By Fredrick Robinson, former editor of The Atlanta Tribune – (via: cnn.com)
Not long ago, presidential candidate Herman Cain made headlines when he said blacks were brainwashed for not considering conservative ideas. On other occasions he declared that racism was no longer a problem and blamed the poor for being poor.
A personal friend, I know Cain to be more thoughtful than those incendiary sound bites, but I also suspect he knew that uttering them would help him land right where he is: atop the Republican presidential field, a standing that could be threatened by recent reports of sexual harassment allegations. Unfortunately, such trash talk — popular among many black conservatives — continues to alienate black Republicans from the African-American community.
During the early ’90s, when I was a member of The Atlanta Journal editorial board, I had high hopes that the black conservative movement — to which I was a recent convert — could help transform black America. I penned a number of columns urging the black community to put its vote in play so that Democrats would have to do something new to keep it and Republicans would be enticed to go after it.
For me, the ’90s was an exciting time for black conservatives. Having burst on the scene in the early ’80s during the Reagan administration, they were everywhere. On the far right were free-market conservatives like economists Thomas Sowell and Walter Williams, along with establishment types such as Ward Connerly and Clarence Thomas. On the moderate side were professors like Glenn C. Loury, Shelby Steele and Stephen Carter.
On the progressive side were voices like community grass-roots intellectual Robert Woodson and television host Tony Brown. Beyond those names, there were a number of other right-leaning black voices, from college campuses to the pulpit. Black conservatism was the most visible it had ever been since Booker T. Washington peddled self-help capitalism at the turn of the last century.

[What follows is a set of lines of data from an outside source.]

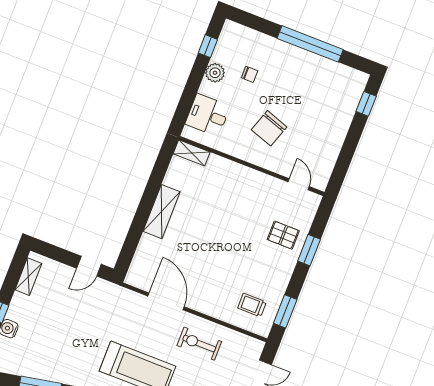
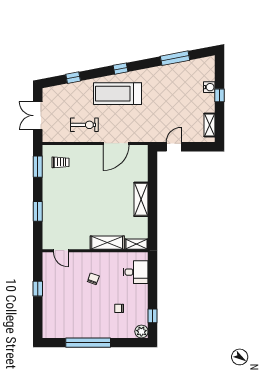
plant: (215, 73) -> (141, 332), moved
window: (366, 104) -> (38, 289), moved
chair: (269, 128) -> (93, 279), width x0.54, depth x0.54
shelving: (231, 171) -> (107, 243), added
pallet: (283, 235) -> (58, 215), removed
door: (166, 301) -> (116, 143), hinge flipped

But what excited me most was progressive black conservatism. Rooted in black nationalism and the self-help belief system of Malcolm X, it insisted that the black community be at the forefront of solving black problems.
Far from being separatist or pessimistic, it was highly hopeful about America, recognizing that there was much more opportunity than there were obstacles. It was policy- and solutions-oriented, focusing on things like rebuilding the black family, black entrepreneurship, starting and supporting black businesses in poor neighborhoods, enterprise zones, housing vouchers, micro-lending, repealing Davis Bacon (a prevailing wage law that unfairly prevented unskilled, often black, workers from gaining apprenticeships on federally funded construction jobs), and starting Christian schools.
It wasn’t wholesale against social programs; it just wanted to duplicate the successes of those programs — not necessarily government-led — that actually worked. It didn’t deny the existence of racism, but neither did it obsess over it, counting as more important those things over which blacks had control: persistence, hard work, academic exertion, and personal responsibility.
But progressive black conservatism would never gain traction. Its lone supporter among white Republicans — HUD Secretary Jack Kemp under George H. W. Bush — who pushed a strong urban agenda, was ignored as his party pursued an aggressive suburban strategy that further alienated blacks. The tone of black conservatism became even more accommodationist, with progressive voices being drowned out, and never evolved beyond parroting long-held white conservative and neoconservative dogma.